Bien que les patients atteints d’une maladie du système nerveux central forment un groupe inhomogène, on peut constater qu’en général l’atteinte frappe plus le pharynx que l’oesophage.

Les troubles moteurs en cas d’atteinte oesophagienne se manifestent surtout par un affaiblissement ou même une disparition de l’onde péristaltique primaire, mais en plus, des contractions tertiaires peuvent être observées. Dans le diabète et la neuropathie alcoolique, les nerfs périphériques sont atteints.

On peut observer, dans l’oesophage, une absence ou une diminution de l’onde péristaltique primaire et la présence de contractions tertiaires.

8- Régurgitation oesophagienne :

La régurgitation (ou éructation) oesophagienne est connue dans la littérature d’expression anglaise sous le nom de esophageal belching.

Le patient présente un syndrome clinique caractérisé par la production d’un bruit oral biphasique intermittent : un bruit strident inspiratoire, suivi d’un bruit plus sonore à basse fréquence en phase expiratoire.

Le bruit inspiratoire s’accompagne d’une aspiration d’air extérieur dans l’oesophage pendant que la glotte reste fermée ; dans les formes classiques, l’air aspiré reste dans l’oesophage et n’entre donc pas dans l’estomac.

Le bruit expiratoire s’accompagne d’une régurgitation de l’air oesophagien vers l’extérieur : cette régurgitation va de pair avec un collapsus du corps oesophagien.

L’éructation oesophagienne est considérée comme un acte volontaire, parce qu’elle peut être induite et arrêtée sur commande.

L’étiologie est probablement psychique : le phénomène est en général observé chez des sujets émotionnellement instables ou anxieux.

Il est intéressant de noter que la possibilité du contrôle volontaire mentionné est utilisée pour obtenir une voix oesophagienne chez les laryngectomisés.

Conclusion :

Dans le but de poser un diagnostic aussi précis que possible, l’enregistrement des troubles moteurs de l’oesophage par vidéofluorographie est nécessaire, et ceci selon un schéma précis.

La vidéofluorographie est un examen fiable pour la détection et la classification de la grande majorité des troubles moteurs de l’oesophage.

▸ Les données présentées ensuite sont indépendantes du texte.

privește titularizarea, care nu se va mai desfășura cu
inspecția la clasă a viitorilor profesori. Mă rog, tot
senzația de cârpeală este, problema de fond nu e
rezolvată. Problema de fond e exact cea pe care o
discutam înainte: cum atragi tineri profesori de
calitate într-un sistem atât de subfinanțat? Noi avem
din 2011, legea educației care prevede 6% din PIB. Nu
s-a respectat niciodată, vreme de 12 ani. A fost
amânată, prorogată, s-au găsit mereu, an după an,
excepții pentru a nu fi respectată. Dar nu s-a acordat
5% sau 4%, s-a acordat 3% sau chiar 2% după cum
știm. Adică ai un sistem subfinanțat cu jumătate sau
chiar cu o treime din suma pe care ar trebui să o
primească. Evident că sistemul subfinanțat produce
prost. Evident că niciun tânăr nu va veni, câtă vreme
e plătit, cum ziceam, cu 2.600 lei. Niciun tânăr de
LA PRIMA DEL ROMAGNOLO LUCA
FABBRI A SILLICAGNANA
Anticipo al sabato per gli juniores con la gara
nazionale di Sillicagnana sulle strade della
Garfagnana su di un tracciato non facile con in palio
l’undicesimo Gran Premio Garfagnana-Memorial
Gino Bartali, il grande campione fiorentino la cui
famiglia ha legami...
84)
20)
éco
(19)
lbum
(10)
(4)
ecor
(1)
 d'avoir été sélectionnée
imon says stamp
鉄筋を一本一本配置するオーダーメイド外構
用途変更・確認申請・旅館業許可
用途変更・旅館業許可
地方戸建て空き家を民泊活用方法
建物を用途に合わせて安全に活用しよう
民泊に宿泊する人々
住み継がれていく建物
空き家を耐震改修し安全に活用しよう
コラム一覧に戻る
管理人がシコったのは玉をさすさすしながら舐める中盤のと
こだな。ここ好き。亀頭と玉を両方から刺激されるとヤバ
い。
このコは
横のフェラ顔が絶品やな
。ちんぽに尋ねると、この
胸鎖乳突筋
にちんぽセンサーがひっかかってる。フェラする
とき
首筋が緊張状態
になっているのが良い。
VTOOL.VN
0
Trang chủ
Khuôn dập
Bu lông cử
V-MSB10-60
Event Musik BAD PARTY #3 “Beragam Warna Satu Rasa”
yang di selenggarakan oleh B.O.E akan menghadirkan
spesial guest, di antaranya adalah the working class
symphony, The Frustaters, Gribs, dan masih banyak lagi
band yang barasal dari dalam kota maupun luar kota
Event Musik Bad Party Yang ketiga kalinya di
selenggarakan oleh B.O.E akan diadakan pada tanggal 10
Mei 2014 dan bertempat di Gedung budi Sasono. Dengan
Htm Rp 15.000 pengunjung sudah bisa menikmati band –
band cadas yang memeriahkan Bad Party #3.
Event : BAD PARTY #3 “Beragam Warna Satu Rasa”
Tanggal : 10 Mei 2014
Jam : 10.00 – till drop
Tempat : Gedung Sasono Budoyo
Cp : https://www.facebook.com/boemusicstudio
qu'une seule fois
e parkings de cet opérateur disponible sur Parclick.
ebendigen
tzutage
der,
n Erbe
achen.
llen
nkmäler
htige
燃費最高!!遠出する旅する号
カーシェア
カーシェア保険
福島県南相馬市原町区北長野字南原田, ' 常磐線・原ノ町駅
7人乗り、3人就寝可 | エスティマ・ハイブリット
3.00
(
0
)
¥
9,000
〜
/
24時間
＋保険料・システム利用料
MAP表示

Dans certains cas, d’autres techniques comme la manométrie et la pHmétrie apportent des éléments utiles ou indispensables mais ne suffisent pas pour une mise au point complète de ces troubles moteurs.

La radiologie et ces techniques sont donc complémentaires. Dans une partie des troubles moteurs de l’oesophage, une thérapie conservatrice ou chirurgicale est possible : le diagnostic de ces troubles n’a donc pas uniquement pour but d’exclure une maladie morphologique de l’oesophage en cas de dysphagie.